People often say to me, “You’re so calm.”
And they’re mostly right.
But they also wrongly conclude that it’s because my life is easy.
I am mostly calm, but it’s not because I don’t have challenging circumstances, just like everyone else.
I experience family drama, unexpected expenses, fatigue, sickness, death of loved ones, etc.
In fact, I’ve experienced all of that recently.
I’m calm because I’ve learned how to allow and feel the anxiety, overwhelm, anger, sadness, and grief that are a normal part of life.
Years ago, when my life felt out of control, when I was in dysfunctional relationships, barely making ends meet, exhausting myself by worrying about and trying to fix everyone and everything, and coping by overeating and overworking, I didn’t know that understanding and feeling emotions was the answer.
I thought emotions were something that happened to me, and my job was to push the painful ones down and resist them at all costs.
I was afraid I could get lost in them, and there was no time for that.
I thought emotions were caused by what other people said or did.
I thought my emotions were caused by not having enough money or time, or love.
I thought my emotions were caused by world events like pandemics and war.
And so, to feel better, I would try to control the uncontrollable, which only lead to frustration, overwhelm, and exhaustion.

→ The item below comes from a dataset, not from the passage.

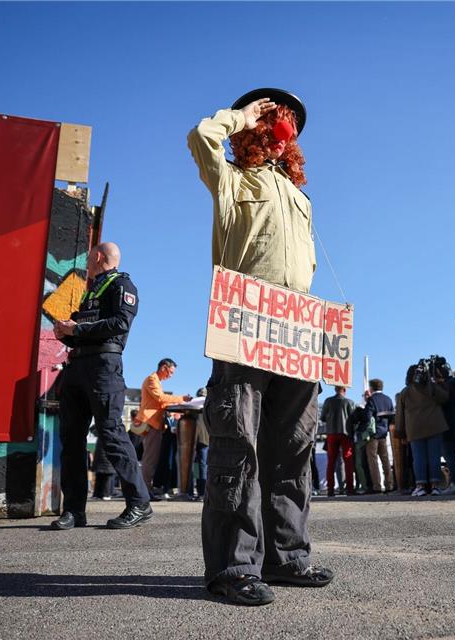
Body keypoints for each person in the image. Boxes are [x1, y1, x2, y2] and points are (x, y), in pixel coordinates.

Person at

And when I realized that I couldn’t control the uncontrollable but still believed it was responsible for my feelings, I would sink into anxiety or depression.

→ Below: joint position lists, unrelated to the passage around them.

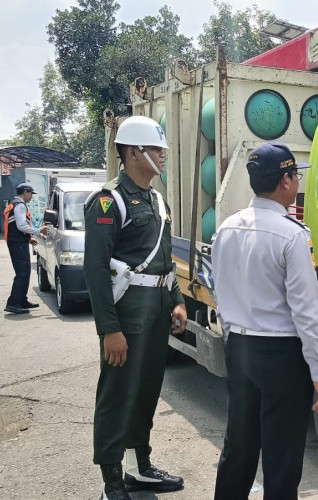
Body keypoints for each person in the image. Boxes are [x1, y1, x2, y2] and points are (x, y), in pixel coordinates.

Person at [212, 142, 318, 500]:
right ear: (285, 181)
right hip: (281, 355)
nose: (296, 181)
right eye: (295, 175)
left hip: (240, 348)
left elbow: (220, 287)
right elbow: (306, 312)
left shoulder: (227, 228)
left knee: (239, 446)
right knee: (281, 455)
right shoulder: (292, 235)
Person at [84, 115, 187, 500]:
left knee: (146, 389)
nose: (161, 155)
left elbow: (165, 257)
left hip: (158, 305)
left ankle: (139, 467)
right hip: (127, 310)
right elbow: (95, 270)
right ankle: (112, 479)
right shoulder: (108, 201)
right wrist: (109, 330)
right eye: (155, 149)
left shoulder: (157, 200)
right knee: (117, 392)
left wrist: (176, 301)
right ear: (132, 152)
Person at [3, 182, 49, 314]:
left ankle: (22, 300)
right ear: (25, 192)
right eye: (31, 194)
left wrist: (29, 238)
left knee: (25, 272)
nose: (31, 197)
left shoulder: (14, 204)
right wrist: (39, 230)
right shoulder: (20, 206)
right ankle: (13, 303)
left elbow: (15, 227)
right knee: (22, 273)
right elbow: (21, 226)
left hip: (17, 242)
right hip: (17, 244)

When I believed the outer world was responsible for my inner world, it was a no-win situation.
But I had it backward.
My inner world was always creating my experience of the outer world.
I created my emotions by what I was thinking about all the above.

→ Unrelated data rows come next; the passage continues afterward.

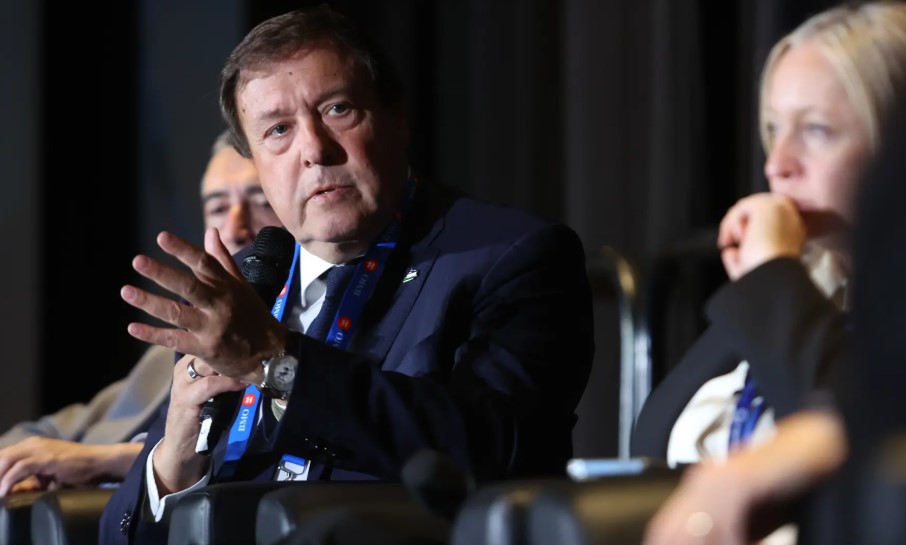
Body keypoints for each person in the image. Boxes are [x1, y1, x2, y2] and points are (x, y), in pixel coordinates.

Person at [99, 5, 594, 544]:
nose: (314, 150)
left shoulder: (510, 257)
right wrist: (173, 457)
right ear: (256, 164)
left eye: (338, 109)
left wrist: (276, 363)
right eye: (279, 130)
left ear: (397, 119)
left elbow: (497, 448)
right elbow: (120, 533)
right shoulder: (241, 287)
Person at [634, 2, 906, 544]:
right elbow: (653, 446)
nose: (777, 164)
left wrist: (771, 278)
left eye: (816, 130)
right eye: (774, 128)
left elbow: (864, 445)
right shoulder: (799, 285)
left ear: (904, 146)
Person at [0, 130, 281, 497]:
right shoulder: (169, 353)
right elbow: (45, 434)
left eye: (261, 202)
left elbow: (249, 458)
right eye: (217, 209)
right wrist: (22, 464)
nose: (234, 228)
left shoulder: (298, 352)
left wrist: (105, 460)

Now I had something to work with.
Managing emotions should be taught in school.
It’s essential because emotion is what shapes our lives.
Once I figured it out, my entire life changed.
Calm is now my superpower, and it can be your superpower too.
Calm is defined as a peaceful mental or emotional state.
A calm state helps us think more clearly and creatively.
Calm helps us see the good and enjoy life more.
Calm takes us out of survival mode (fight or flight) and helps us thrive.
Calm is not the absence of negative emotion but the ability to allow the emotion with honor, love, and grace.
It was something I had to learn, and you can learn it too.
The first step to calm is to stop resisting and start allowing emotion.
What we resist persists.
We resist feeling by overeating, over-drinking, overworking, oversleeping, and getting lost in social media or Netflix.
Sometimes fighting/bickering with or withdrawing from loved ones will help us temporarily feel more power and less pain.
The negative emotion persists because when it’s never fully processed, we react, and those reactions cause more negative emotion.
Like I said last week, sometimes life is hard, and it’s supposed to be.
Part of life will include negative emotions, and that’s okay.
We can embrace it, get good at experiencing it, letting it go, and moving forward.
Willingness to feel releases the resistance and allows the emotion to flow through you instead of being stuck in it, reacting to it, and compounding it.
If you’re ready to start feeling better, you must learn how to feel bad on purpose.
If done correctly, feeling bad can be highly productive and lead to peace, love, joy.
If you want to learn more, click here for my guide on processing emotions.
When you learn how to remain calm in the midst of your circumstances, you make better decisions, and the sum of those decisions creates your life.